Once she knew her treatment plan, she turned to her church and prayer group. In addition to her family, her faith gave her strength. “I firmly believe that helps – everyone praying for each other,” said Karen.
In August, Karen started radiation treatment, a 20-day regimen. Though tired due to the treatment, she has enjoyed the friendships she’s built with the Texas Oncology team. She sees the same nurses each time she visits, who are “just as nice and kind as they can be,” and Drs. King and Sprunt were “excellent.”
She also says she has a good feeling about her outlook. “I’ve seen a lot happen around me. I feel very blessed because it could’ve been so much worse.”
But her original mammogram still stands out in her mind. If she were to do it again, she wouldn’t rely on “probably okay” and would go straight for the biopsy, rather than waiting six months for a follow-up.
“To anyone on the fence, get the biopsy or do the extra test,” added Karen. “Who knows, it might be nothing but at least you’d be sure. If it is something, then maybe you’ve caught it early.”
Genetic testing also helped ease Karen’s mind. She underwent genetic testing to make sure this type of cancer wasn’t hereditary and that it wouldn’t be passed on to her daughter. The test results came back negative.

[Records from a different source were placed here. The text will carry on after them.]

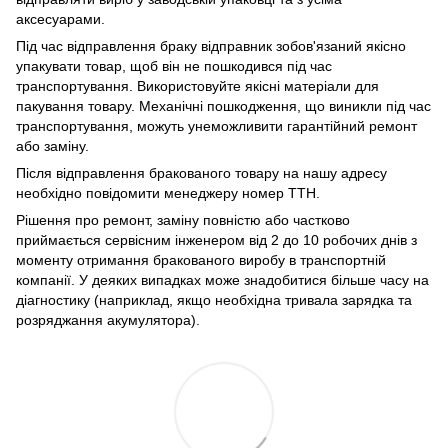
аксесуарами.
Під час відправлення браку відправник зобов'язаний якісно
упакувати товар, щоб він не пошкодився під час
транспортування. Використовуйте якісні матеріали для
пакування товару. Механічні пошкодження, що виникли під час
транспортування, можуть унеможливити гарантійний ремонт
або заміну.
Після відправлення бракованого товару на нашу адресу
необхідно повідомити менеджеру номер ТТН.
Рішення про ремонт, заміну повністю або частково
приймається сервісним інженером від 2 до 10 робочих днів з
моменту отримання бракованого виробу в транспортній
компанії. У деяких випадках може знадобитися більше часу на
діагностику (наприклад, якщо необхідна тривала зарядка та
розряджання акумулятора).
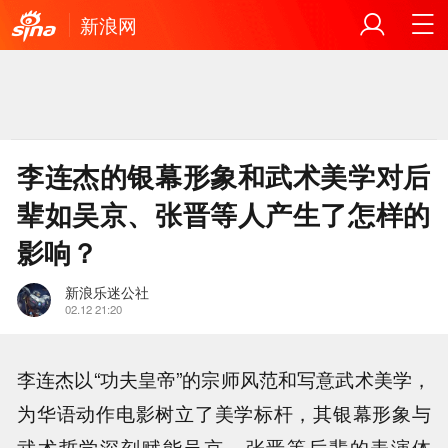
新浪网
李连杰的银幕形象和武术美学对后
辈如吴京、张晋等人产生了怎样的
影响？
新浪乐迷公社
02.12 21:20
李连杰以“功夫皇帝”的宗师风范和写意武术美学，
为华语动作电影树立了美学标杆，其银幕形象与
武术哲学深刻赋能吴京、张晋等后辈的表演体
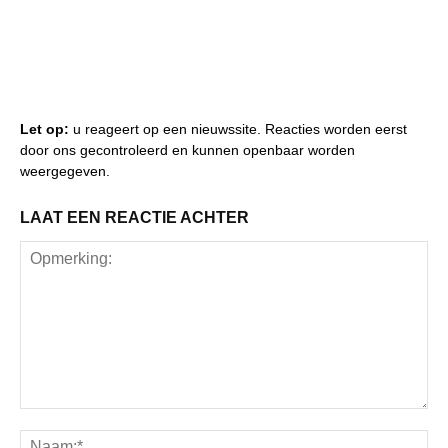
Let op:
u reageert op een nieuwssite. Reacties worden eerst
door ons gecontroleerd en kunnen openbaar worden
weergegeven.
LAAT EEN REACTIE ACHTER
Opmerking:
Na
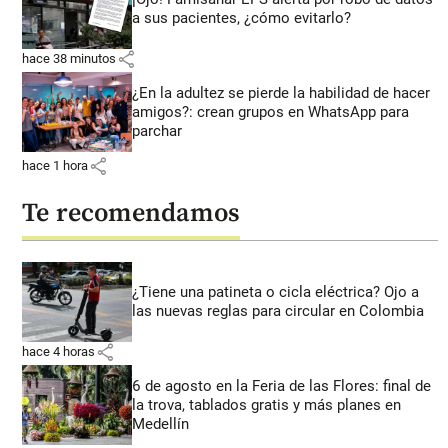
a sus pacientes, ¿cómo evitarlo?
share
hace 38 minutos
¿En la adultez se pierde la habilidad de hacer
amigos?: crean grupos en WhatsApp para
parchar
share
hace 1 hora
Te recomendamos
¿Tiene una patineta o cicla eléctrica? Ojo a
las nuevas reglas para circular en Colombia
share
hace 4 horas
6 de agosto en la Feria de las Flores: final de
la trova, tablados gratis y más planes en
Medellín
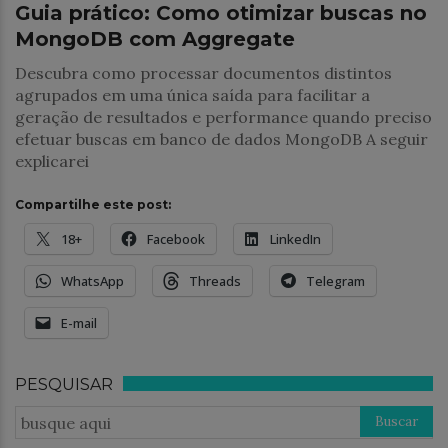
Guia prático: Como otimizar buscas no
MongoDB com Aggregate
Descubra como processar documentos distintos
agrupados em uma única saída para facilitar a
geração de resultados e performance quando preciso
efetuar buscas em banco de dados MongoDB A seguir
explicarei
Compartilhe este post:
18+
Facebook
LinkedIn
WhatsApp
Threads
Telegram
E-mail
PESQUISAR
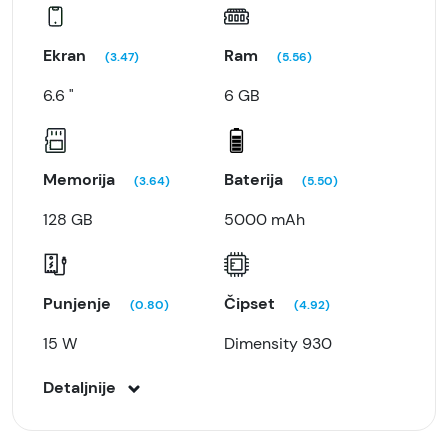
Ekran
Ram
(3.47)
(5.56)
6.6 "
6 GB
Memorija
Baterija
(3.64)
(5.50)
128 GB
5000 mAh
Punjenje
Čipset
(0.80)
(4.92)
15 W
Dimensity 930
Detaljnije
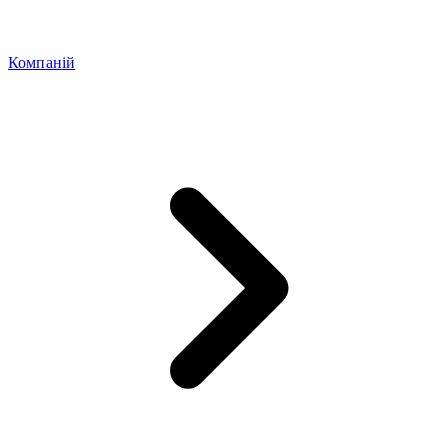
Компаній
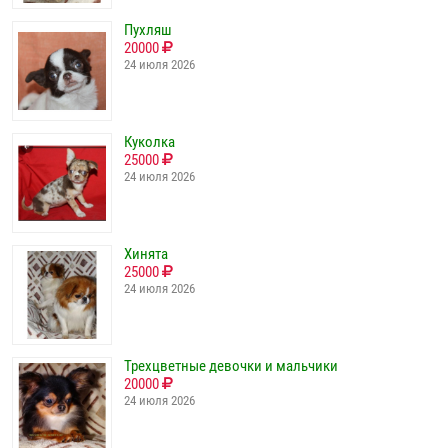
Пухляш
20000
24 июля 2026
Куколка
25000
24 июля 2026
Хинята
25000
24 июля 2026
Трехцветные девочки и мальчики
20000
24 июля 2026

“Based on our discussion about Karen’s diagnosis and her long-term goals, Dr. Sprunt and I were able to provide her with the best overall surgery to cure her disease and provide the best aesthetic outcome for the breast reduction that she had been researching prior to her diagnosis,” said Dr. King.
Following her surgery, no malignancies were found in Karen’s tissue, aside from the tumor that was removed. Now she’s even line dancing each week, while David continues to bowl and golf.
“Every morning I wake up, I thank God for this day,” said Karen. “The thought, ‘What if it comes back? Has it spread somewhere else?’ You don’t know, but you just go on.”
Karen looks forward to “redoing” the dream trip out West and even visiting her niece in Ireland. In the meantime, she conquers the unknown through prayer and by taking it one day at a time.